It sounds like she has figured out you don't like to be forceful, so she has just gotten more and more lazy. Because you won't MAKE her do things and will just get frustrated and quit and let her go back to her pasture to eat, she has decided to be bad.

You really do need to use your legs and WHIP if that's what it takes to make her go. It won't take long for her to realize you really mean business now, and she will start going back to the nice little horse you enjoy riding.

Also, you need to work on getting her to lower her head when putting on the bridle. Put steady pressure down on your lead rope and hold it firm until she moves her head even the smallest bit downward. As SOON as she gives even a little bit, let go of the pressure and rub her shoulder for a few seconds as a reward. Repeat the pressure, release until her head is hanging down at your belly height. Keep asking and rewarding until you can put your hand on her poll and she will drop her head to take the bridle. 

Be VERY sure no one is banging a bit into her teeth or are bending her ears painfully when pulling the headstall over them, or she will be very reluctant to let the bridle near her face.

She sounds like a nice little mare that just needs a firm leader. Good luck with her and let us know how she is doing.


----------



## Radiowaves (Jul 27, 2010)

I think a significant number of horses will "drift" on the standing-still-for-mounting issue unless you have a zero-tolerance for it. The fact is that you're training whenever you're interacting with him, no matter what you're doing. If you let him get away with a step or two, then you're training him that SOME movement is OK. He needs to be trained very consistently that NO movement is acceptable while mounting.

Gotta be consistent!
_Posted via Mobile Device_


----------



## Radiowaves (Jul 27, 2010)

Also, that's good advice about "escalating your cues" relatively quickly in order to get the proper response. You want to convey "I want you to do this now" rather than "let's discuss the possibility of doing this"... 
_Posted via Mobile Device_


----------



## oh vair oh (Mar 27, 2012)

LOL what horse _does_ want to be ridden? All horses want is to be away from pressure, but everything about riding involves pressure, and work. 

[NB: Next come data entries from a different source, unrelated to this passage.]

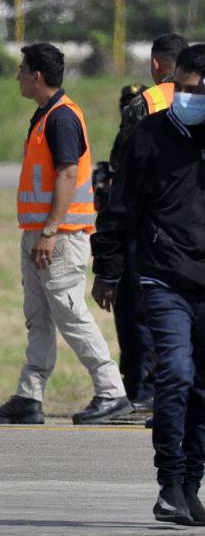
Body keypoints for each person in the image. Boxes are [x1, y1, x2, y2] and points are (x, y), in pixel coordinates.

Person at [0, 42, 129, 426]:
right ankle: (29, 396)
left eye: (21, 69)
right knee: (39, 317)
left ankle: (112, 391)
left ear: (36, 76)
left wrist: (49, 230)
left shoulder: (62, 118)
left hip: (59, 237)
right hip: (41, 235)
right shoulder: (45, 115)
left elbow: (67, 174)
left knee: (70, 314)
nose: (17, 76)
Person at [93, 43, 205, 525]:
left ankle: (190, 484)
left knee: (202, 386)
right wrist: (109, 268)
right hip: (162, 276)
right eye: (178, 87)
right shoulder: (148, 136)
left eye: (194, 89)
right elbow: (120, 207)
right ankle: (168, 482)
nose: (183, 96)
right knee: (175, 375)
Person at [96, 32, 188, 412]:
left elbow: (122, 176)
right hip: (190, 228)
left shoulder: (144, 105)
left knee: (142, 312)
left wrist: (108, 260)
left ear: (155, 65)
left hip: (147, 228)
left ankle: (145, 389)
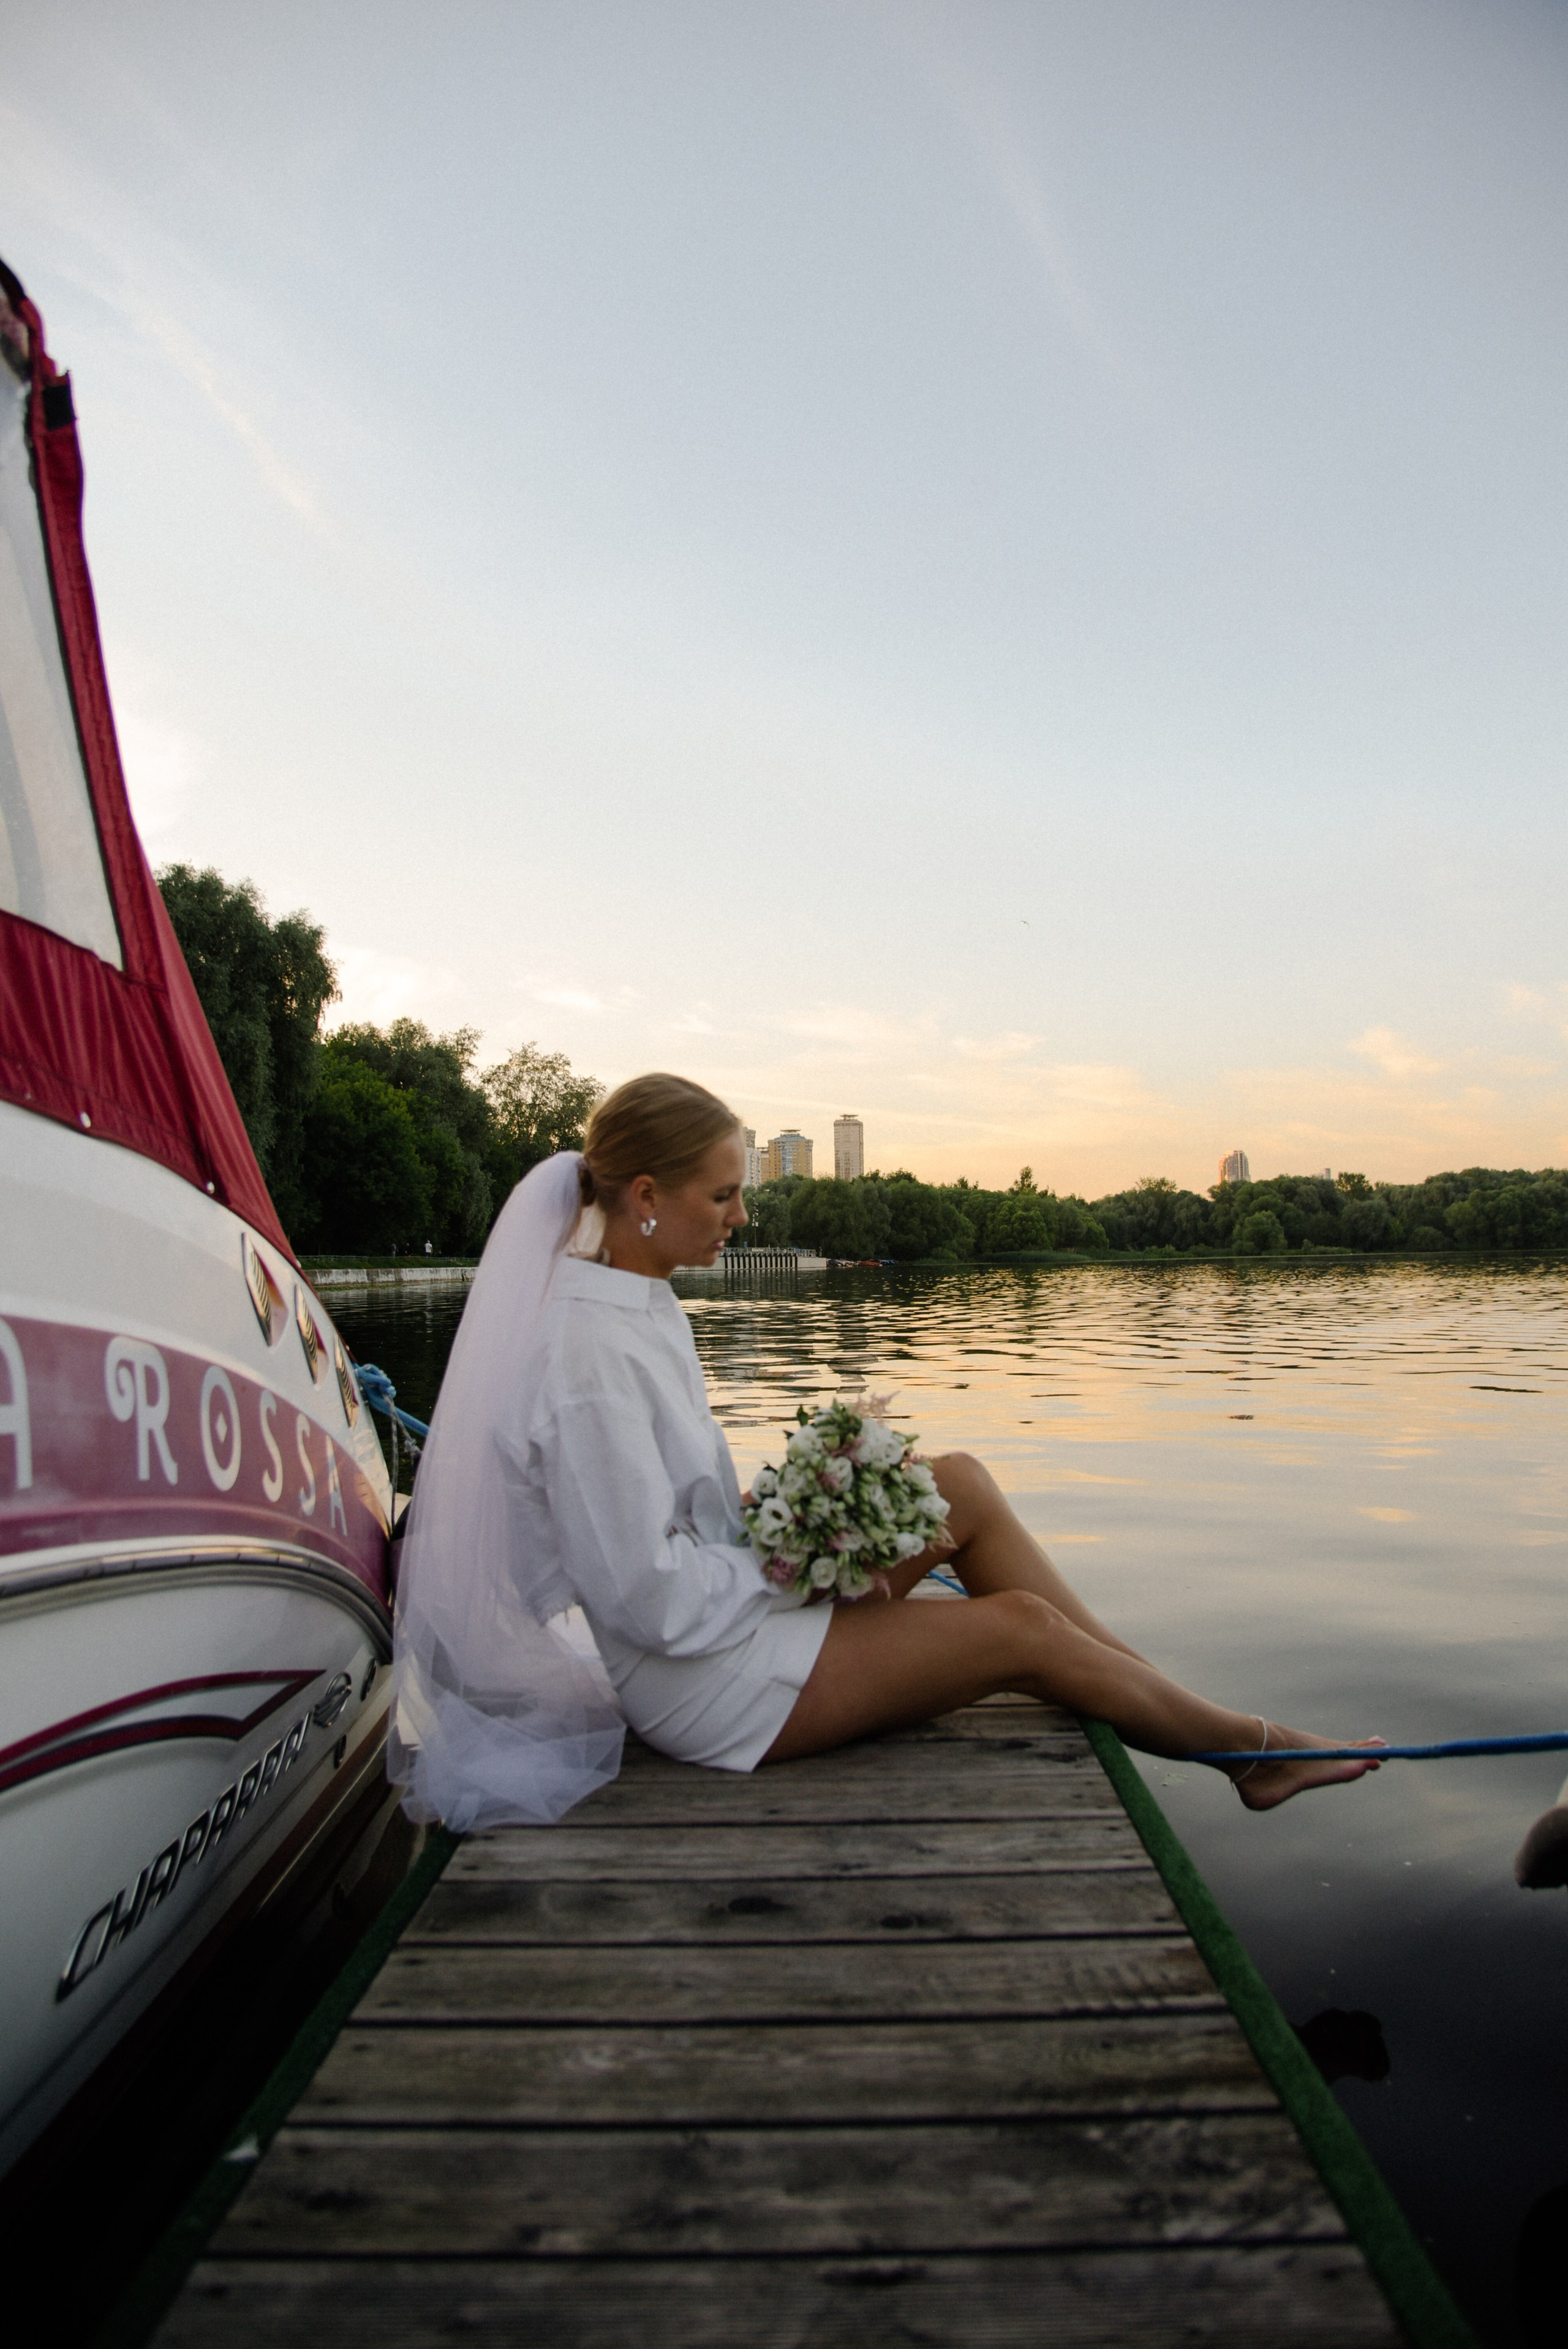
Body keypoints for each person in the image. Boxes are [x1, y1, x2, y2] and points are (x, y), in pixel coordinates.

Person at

"I've heard people say that horses aren't lazy, they're just bored."

This is completely not true. Each horse has a different personality type, and one definitely includes being lazy. Who _wants_ to exercise? Especially, what horse wants to exercise when she can simply take advantage of her rider and not have to exercise at all?

I'm sorry to tell you there is no "lovey-dovey sweetie-baby" with lazy horses, there is no "please" with lazy horses because they simply do not care about you. The only way you are going to get a horse to respect you and trust you is to be the herd leader and be a firm leader. It's time to cowgirl up and use that crop a whole lot harder. 

"uses the whip sparingly and lightly, because even though I know it won't hurt her"

That is not gonna cut it. It's like a fly landing on her back, and you've probably desensitized her to the whip because you haven't backed it up with some pain. Do you know how hard horses kick each other out in the pastures or the wilds? I was in a show once, and my horse was a bit fresh. We were going along and passing this other horse, who was grumpy and pinned his ears and shook his head at us. Faster than I could gather my loose reins, my horse picked up and kicked out SO HARD that it left a perfectly shoe-shaped black bruise on the rider's calf muscle. 

Tough horses take tough leaders. In that scenario, my horse was presenting himself as leader of the herd. Pinning ears and shaking the head was a sign of disrespect, so my horse asserted himself. Likewise, if a horse ever threatens you, or doesn't do what you want out of disrespect, you have to take it upon yourself to _make_ the horse respect you. In comparison to a hoof to the rib cage, a hard slap of the whip is nothing to a horse, who is build out of leather and muscle.

EDIT: For the record, I was not proud of my horse kicking another person, but the psychology of the horse remains. They are sensitive to reactions and quick to act and then simply carry on. I learned my lesson on what "not enough warm-up means" and the girl is fine.


----------